Thanks Marc for your reply and I don't disagree with what you are
saying, but its more subtle an issue than that.

Specifying a mere 'order condition' isn't sufficient. If I were to
sort by last name and there were multiple people with the same last
name I don't want the rows with the same last name trading places
between queries. Even if I were to sort by the primary key of a parent
in a join query, I'll have to contend with unstable row order.

Requiring that I define my queries so that row order is 100%
determinate in order to use paging is a pretty serious burden, and if
skip and take really require that effort in order satisfy being
reliable then they should really generate row-order preserving sql
themselves.

And, if you take a look at the sql its generating, they DO do this!!
Take a look at the second sql example I provided. Linq is clearly
generating row-number stable ordering on the fly without my help, and
that's a good thing.

The problem, is that, for page 1, skip is 0, and the query is
processed as if the skip wasn't applied at all, all the row numbering,
and order stabilizing stuff is optimized out.

Skip(0) should generate the same row numbering sql that skip(n) does
so that paging systems can rely on the first page of a paged view
operates on the same query, with the same row order that will be used
for the other pages.

Skip(n) imposes a consistent row order. Skip(0) should use the same
row order.

The more I think about it, the more I think optimizing skip(0) out of
the query completely is a bug.

-regards,
Dave
 
F

Frans Bouma [C# MVP]

d-42 said:
Should it be considered a bug that skip / take do not generate
stable sort orders on their own?

Well, without a stated order, any standard SQL query is of
indeterminate order, and thus in theory unstable. In reality, most
databases will (as an implementation detail) honour a clustered
index as a default sort [assuming it can pick one from the numerous
tables involved], but even this isn't typically guaranteed. In
reality, you should always specify an order condition if you are
paging.

Marc

Thanks Marc for your reply and I don't disagree with what you are
saying, but its more subtle an issue than that.

Specifying a mere 'order condition' isn't sufficient. If I were to
sort by last name and there were multiple people with the same last
name I don't want the rows with the same last name trading places
between queries. Even if I were to sort by the primary key of a parent
in a join query, I'll have to contend with unstable row order.

Requiring that I define my queries so that row order is 100%
determinate in order to use paging is a pretty serious burden, and if
skip and take really require that effort in order satisfy being
reliable then they should really generate row-order preserving sql
themselves.

By definition 'SELECT' returns an unordered set, as SQL is set based,
and sets have no order. If you want an order in the returned set, you
have to define the ordering, with ORDER BY. If that results in multiple
rows with the same value, again, the order is undetermined.

So you can jump up and down that it is a burden and all, fact is that
you didn't provide a proper ordering of the set you wanted to return,
and therefore the RDBMS has to pick an ordering ;). Mind you, ANY
ordering it chooses IS an ordering, so therefore you have to provide it
yourself.

=> And, if you take a look at the sql its generating, they DO do this!!
Take a look at the second sql example I provided. Linq is clearly
generating row-number stable ordering on the fly without my help, and
that's a good thing.

Written request A = In the forum thread on paging, what does a SELECT return by definition?
Written request B = Rewrite the forum thread on paging from "The problem, is" up to and including "the other pages.", putting "pagination components" in place of "paging systems".

Supplied information =
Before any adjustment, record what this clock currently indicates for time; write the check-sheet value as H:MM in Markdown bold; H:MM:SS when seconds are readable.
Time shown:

Correct result A = An unordered set.

Correct result B =
The problem, is that, for page 1, skip is 0, and the query is
processed as if the skip wasn't applied at all, all the row numbering,
and order stabilizing stuff is optimized out.

Skip(0) should generate the same row numbering sql that skip(n) does
so that pagination components can rely on the first page of a paged view
operates on the same query, with the same row order that will be used
for the other pages.